Start of DATA SHOWN
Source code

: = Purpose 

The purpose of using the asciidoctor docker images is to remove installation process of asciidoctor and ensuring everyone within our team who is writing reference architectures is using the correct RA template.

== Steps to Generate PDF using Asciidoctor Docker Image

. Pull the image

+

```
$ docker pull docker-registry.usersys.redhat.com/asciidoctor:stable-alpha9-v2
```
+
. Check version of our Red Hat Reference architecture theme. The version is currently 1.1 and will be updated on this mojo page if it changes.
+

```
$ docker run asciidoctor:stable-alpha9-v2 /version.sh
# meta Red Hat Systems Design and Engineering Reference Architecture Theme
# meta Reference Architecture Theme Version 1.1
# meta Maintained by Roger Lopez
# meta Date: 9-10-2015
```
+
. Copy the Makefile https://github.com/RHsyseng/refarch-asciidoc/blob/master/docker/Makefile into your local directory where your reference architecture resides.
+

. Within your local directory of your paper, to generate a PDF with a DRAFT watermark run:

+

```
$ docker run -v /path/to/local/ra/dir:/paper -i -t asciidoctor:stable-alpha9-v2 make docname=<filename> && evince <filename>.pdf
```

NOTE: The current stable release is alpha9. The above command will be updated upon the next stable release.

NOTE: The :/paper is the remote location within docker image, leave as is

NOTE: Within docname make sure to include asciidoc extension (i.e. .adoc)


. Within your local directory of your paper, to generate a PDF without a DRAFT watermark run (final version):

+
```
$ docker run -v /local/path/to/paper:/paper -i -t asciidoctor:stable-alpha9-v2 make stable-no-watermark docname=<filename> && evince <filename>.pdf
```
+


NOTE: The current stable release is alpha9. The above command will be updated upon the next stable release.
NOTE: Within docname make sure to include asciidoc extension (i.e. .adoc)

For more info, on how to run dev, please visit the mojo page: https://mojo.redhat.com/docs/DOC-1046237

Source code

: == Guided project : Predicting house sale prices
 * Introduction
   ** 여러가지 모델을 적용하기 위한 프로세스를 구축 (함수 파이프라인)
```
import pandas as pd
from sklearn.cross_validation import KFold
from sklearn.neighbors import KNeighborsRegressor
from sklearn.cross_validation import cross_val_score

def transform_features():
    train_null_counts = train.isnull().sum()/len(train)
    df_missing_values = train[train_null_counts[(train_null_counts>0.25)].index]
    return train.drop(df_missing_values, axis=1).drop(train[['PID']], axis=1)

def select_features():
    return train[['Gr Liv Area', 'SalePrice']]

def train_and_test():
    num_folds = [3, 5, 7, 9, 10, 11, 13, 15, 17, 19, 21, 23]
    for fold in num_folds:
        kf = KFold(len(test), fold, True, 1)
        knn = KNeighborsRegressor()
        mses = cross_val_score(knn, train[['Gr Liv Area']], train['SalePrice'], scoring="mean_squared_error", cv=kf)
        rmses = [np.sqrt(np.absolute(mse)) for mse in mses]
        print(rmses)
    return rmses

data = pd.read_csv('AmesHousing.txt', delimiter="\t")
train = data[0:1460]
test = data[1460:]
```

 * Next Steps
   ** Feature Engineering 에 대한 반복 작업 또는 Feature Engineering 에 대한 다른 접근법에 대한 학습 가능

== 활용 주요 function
End of DATA SHOWN
ASSIGNMENT:
Copy all lines from the data that hold the word "watermark".

OUTPUT BELOW:
. Within your local directory of your paper, to generate a PDF with a DRAFT watermark run:
. Within your local directory of your paper, to generate a PDF without a DRAFT watermark run (final version):
$ docker run -v /local/path/to/paper:/paper -i -t asciidoctor:stable-alpha9-v2 make stable-no-watermark docname=<filename> && evince <filename>.pdf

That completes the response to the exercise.